Estrogen comes to the rescue by capturing the hydroxyl radical.

“In layman’s terms, a spill occurs when the blood starts flowing into the blocked territory, and the overflow hydroxyl radical is the spill,” Prokai said. “The estrogen is the mop, soaking up the hydroxyl radicals before they do damage. But when the mop is saturated, you have to squeeze it to continue mopping. This mechanism has never been fully understood before.”

When the estrogen and hydroxyl radicals combine, an unusual molecule called a quinol is produced. In this form, the hydroxyl radicals are harmless, but the estrogen is no longer useful as an antioxidant. Prokai suspected that chemicals in the body were transforming the quinol back to estrogen, effectively wringing out the mop and making it useful again. He confirmed his hypothesis in experiments using laboratory cultures of rat brain tissue, and in live rats. The quinol molecules eventually all would convert to estrogen.
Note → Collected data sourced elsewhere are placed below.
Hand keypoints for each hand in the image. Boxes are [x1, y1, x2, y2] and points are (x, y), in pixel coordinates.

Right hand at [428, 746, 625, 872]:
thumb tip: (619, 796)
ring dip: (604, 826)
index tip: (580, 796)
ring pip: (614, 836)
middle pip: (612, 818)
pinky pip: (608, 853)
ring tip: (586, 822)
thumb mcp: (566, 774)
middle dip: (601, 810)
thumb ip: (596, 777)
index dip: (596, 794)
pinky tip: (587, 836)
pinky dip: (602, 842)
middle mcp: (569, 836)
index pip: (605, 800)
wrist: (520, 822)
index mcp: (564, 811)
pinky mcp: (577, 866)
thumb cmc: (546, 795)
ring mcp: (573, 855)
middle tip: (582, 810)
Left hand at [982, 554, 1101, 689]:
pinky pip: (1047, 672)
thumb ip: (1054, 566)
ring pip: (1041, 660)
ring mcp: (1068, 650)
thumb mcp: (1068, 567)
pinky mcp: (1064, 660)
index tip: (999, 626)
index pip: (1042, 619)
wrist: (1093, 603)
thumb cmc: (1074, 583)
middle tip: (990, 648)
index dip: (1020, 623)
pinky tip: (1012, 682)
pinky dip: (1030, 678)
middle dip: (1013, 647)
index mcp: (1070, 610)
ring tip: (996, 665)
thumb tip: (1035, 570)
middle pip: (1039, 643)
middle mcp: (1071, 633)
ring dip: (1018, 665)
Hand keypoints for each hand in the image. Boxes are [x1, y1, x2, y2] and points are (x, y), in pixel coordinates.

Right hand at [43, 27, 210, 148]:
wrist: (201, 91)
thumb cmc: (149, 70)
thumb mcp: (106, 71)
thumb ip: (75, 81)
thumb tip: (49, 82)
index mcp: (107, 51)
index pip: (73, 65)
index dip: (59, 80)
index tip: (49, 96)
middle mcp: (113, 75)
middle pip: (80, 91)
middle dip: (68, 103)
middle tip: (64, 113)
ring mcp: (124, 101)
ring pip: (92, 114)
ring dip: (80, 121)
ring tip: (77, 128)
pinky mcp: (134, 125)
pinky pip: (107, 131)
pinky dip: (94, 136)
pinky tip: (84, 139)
“It has been talked about for years that estrogen somehow participates in an (antioxidant) cycle and until this work, no one really knew what the cycle was,” said Bruce McEwen, a professor of neuroendocrinology at Rockefeller University in New York. “The cycle implies that estrogen doesn’t have to be used up, that it can be rejuvenated to produce a chemical shield that gets rid of free radicals. Further, you can use tiny amounts of the estrogen derivative to set off this cycle. Showing a mechanism in which these effects can take place is an important step forward.”

In terms of therapies, scientists believe administering the quinol – the saturated mop – may deliver the protective benefits of estrogen, because the body will naturally wring it out and convert it to estrogen, while side effects associated with estrogen drug therapy, such as feminization in men, may remain in check.
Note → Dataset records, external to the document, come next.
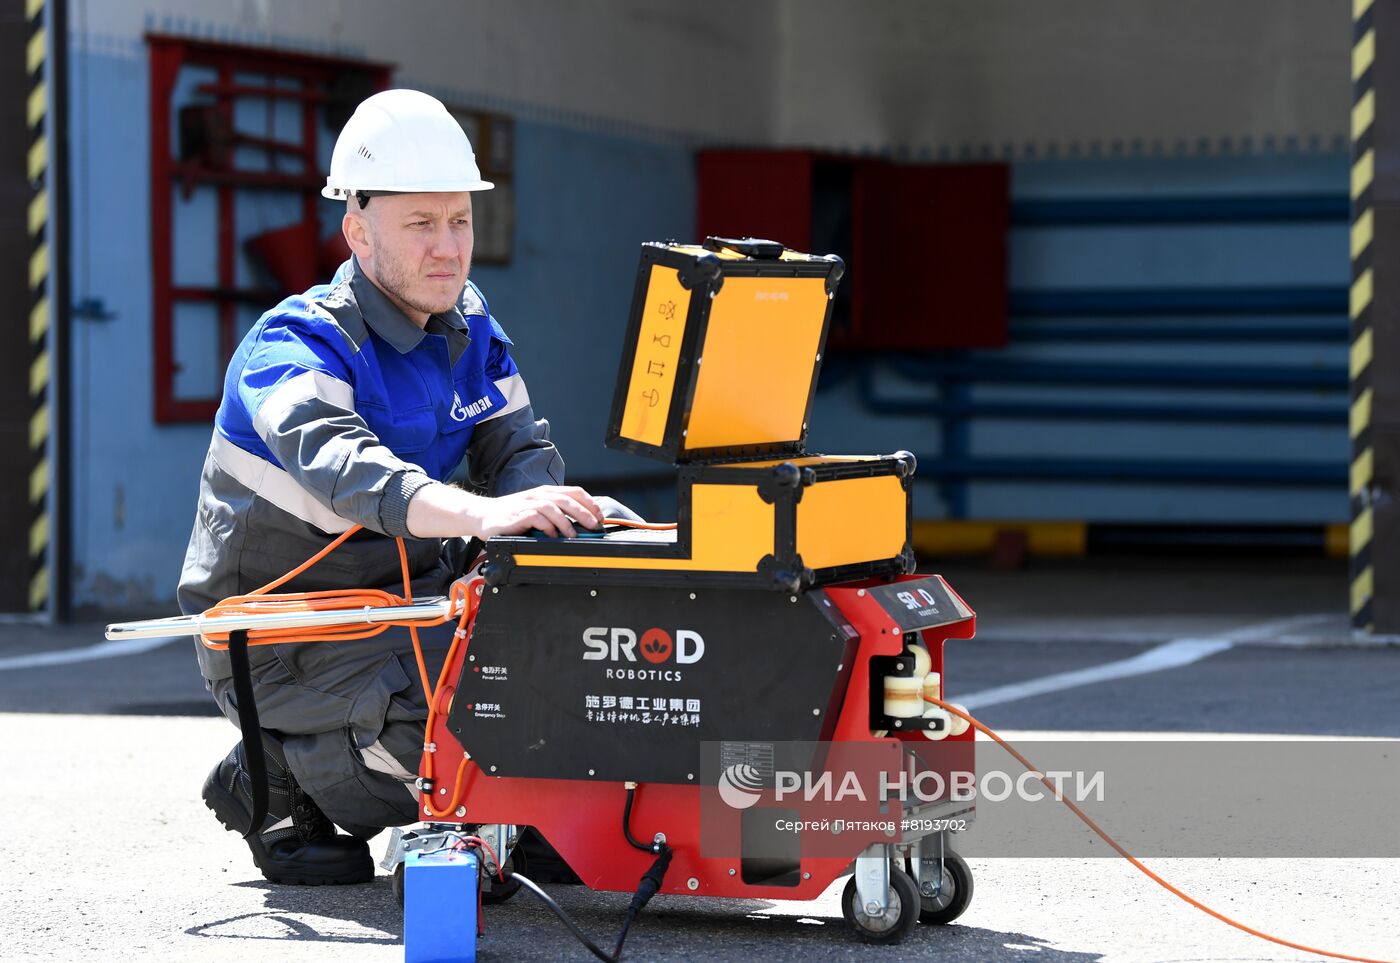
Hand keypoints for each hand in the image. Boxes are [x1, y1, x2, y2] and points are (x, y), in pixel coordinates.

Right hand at [471, 485, 602, 538]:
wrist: (482, 516)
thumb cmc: (510, 515)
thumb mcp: (536, 510)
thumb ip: (555, 514)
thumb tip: (580, 525)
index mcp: (545, 493)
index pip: (574, 491)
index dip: (590, 503)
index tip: (600, 517)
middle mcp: (537, 496)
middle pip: (566, 499)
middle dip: (584, 513)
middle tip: (594, 526)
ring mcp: (526, 504)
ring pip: (552, 507)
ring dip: (566, 522)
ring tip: (573, 535)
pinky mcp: (515, 516)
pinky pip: (535, 518)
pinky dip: (546, 526)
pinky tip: (551, 536)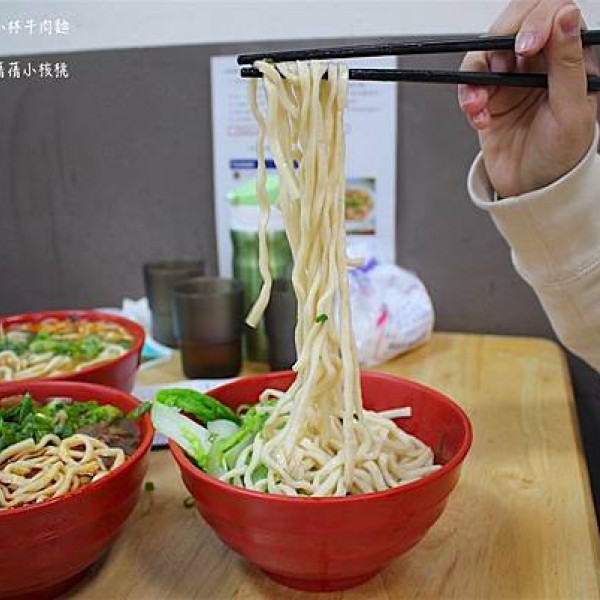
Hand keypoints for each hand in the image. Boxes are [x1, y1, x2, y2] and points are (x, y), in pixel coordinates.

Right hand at [459, 0, 597, 197]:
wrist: (532, 189)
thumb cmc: (561, 155)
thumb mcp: (572, 110)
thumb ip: (567, 62)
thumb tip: (565, 16)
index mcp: (570, 57)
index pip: (552, 14)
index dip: (535, 21)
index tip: (525, 47)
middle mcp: (539, 62)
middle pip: (513, 25)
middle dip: (499, 45)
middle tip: (497, 71)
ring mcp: (511, 78)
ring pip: (485, 53)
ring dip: (476, 75)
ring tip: (480, 104)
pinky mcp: (488, 96)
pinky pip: (469, 83)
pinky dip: (468, 98)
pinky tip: (479, 117)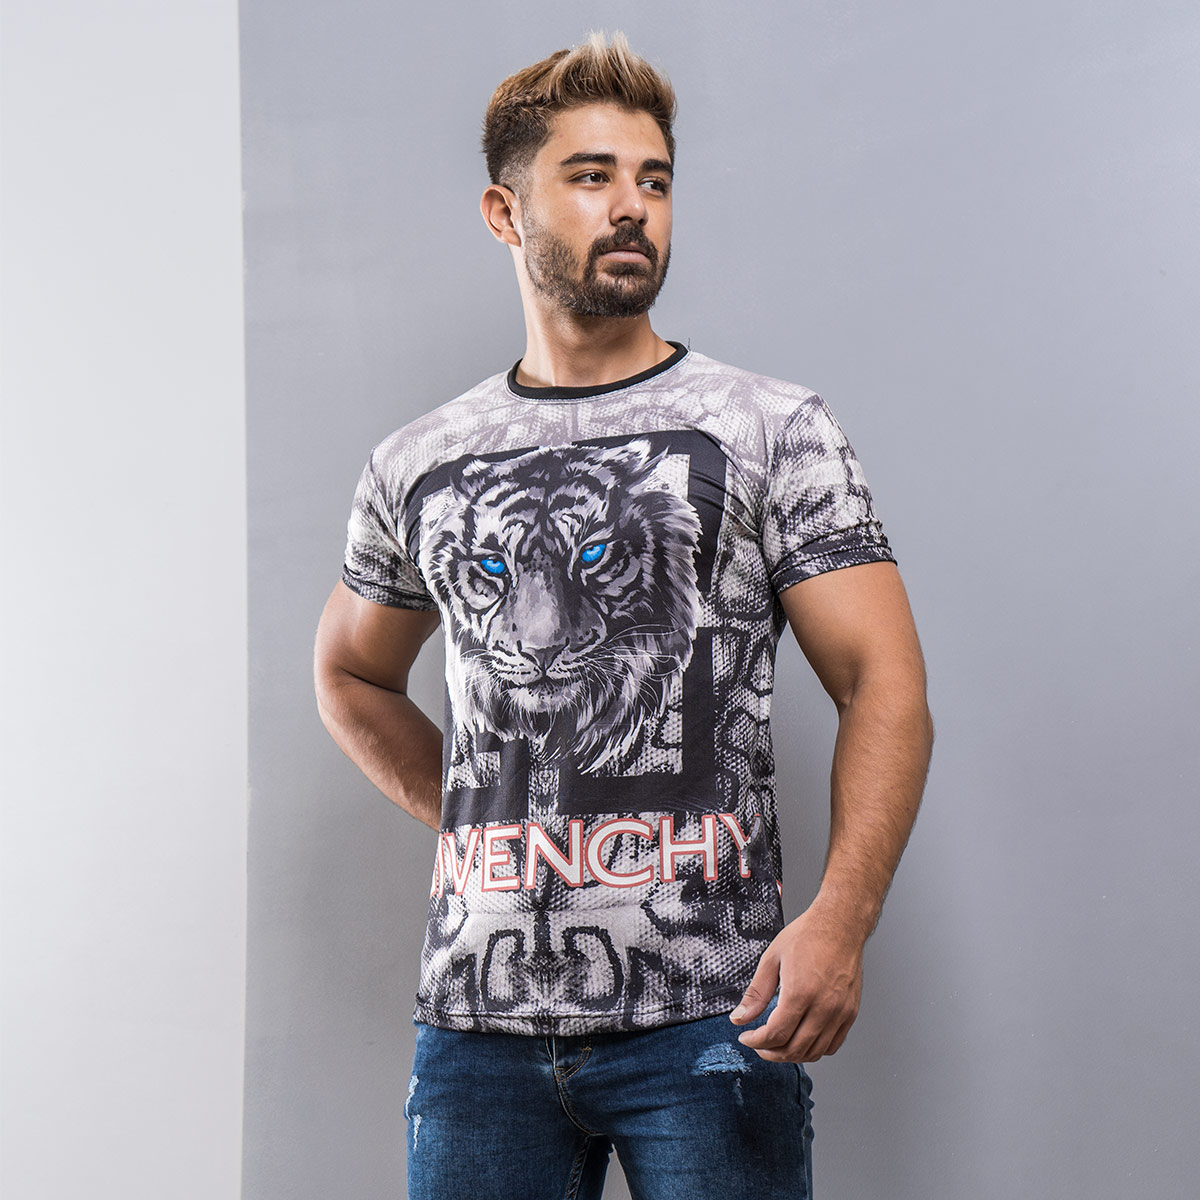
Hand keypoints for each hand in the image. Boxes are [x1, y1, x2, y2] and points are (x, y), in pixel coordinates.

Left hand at [729, 906, 863, 1061]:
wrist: (840, 925)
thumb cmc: (807, 936)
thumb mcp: (772, 959)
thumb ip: (756, 993)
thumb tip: (739, 1018)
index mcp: (801, 992)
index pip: (776, 1034)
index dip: (756, 1041)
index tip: (746, 1037)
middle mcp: (823, 1007)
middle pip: (794, 1049)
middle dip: (771, 1052)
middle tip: (758, 1044)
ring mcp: (840, 1012)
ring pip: (814, 1052)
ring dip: (792, 1055)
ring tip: (777, 1045)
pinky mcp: (850, 1013)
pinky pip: (832, 1045)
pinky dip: (814, 1050)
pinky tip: (801, 1040)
This could be a viable alternative to hormone replacement therapy, which is a combination of estrogen plus progestin, a synthetic substance that mimics the hormone progesterone to oppose estrogen’s undesirable effects on the uterus. While the natural loss of estrogen as women age may contribute to higher risks for stroke and heart disease, the American Heart Association does not advise women to take hormone replacement therapy. Furthermore, scientists at the National Institutes of Health in 2002 stopped a large study of such therapy after research showed it increased the risk of invasive breast cancer and blood clots in the legs and lungs and failed to protect women from stroke.

“Many women are interested in hormone replacement therapy, but they are afraid of the side effects,” said James Simpkins, a professor of pharmacology and neuroscience at the University of North Texas Health Science Center and a co-author of the paper. “But if a compound can retain estrogen’s protective benefits and reduce the side effects because the estrogen is produced in a controlled fashion in the body, it could change the way one treats acute events, such as stroke and heart attack, and chronic conditions such as Alzheimer’s disease.”

Production of such a drug will require additional experimentation and clinical testing and is at least five years away, Simpkins said.

Prokai’s analyses of about 30 female rats in which experimental stroke was induced showed both estrogen and quinol equally reduced brain cell death by about 50 percent, compared with the control animals. However, scientists found the weight of the uteruses in rats treated with estrogen doubled, while the uterine weight of quinol-treated rats did not change. That suggests estrogen, when administered into the body, stimulates sexual characteristics in addition to acting as an antioxidant. Prolonged and unopposed stimulation of the uterus by estrogen is believed to increase the incidence of endometrial cancer in women.

Technically, the quinol compound is referred to as a prodrug, which is a substance that avoids the undesirable properties of its parent by undergoing a biotransformation before delivering its pharmacological effects. An example is aspirin, which is the inactive precursor of salicylic acid – a substance that can be toxic when consumed in large amounts.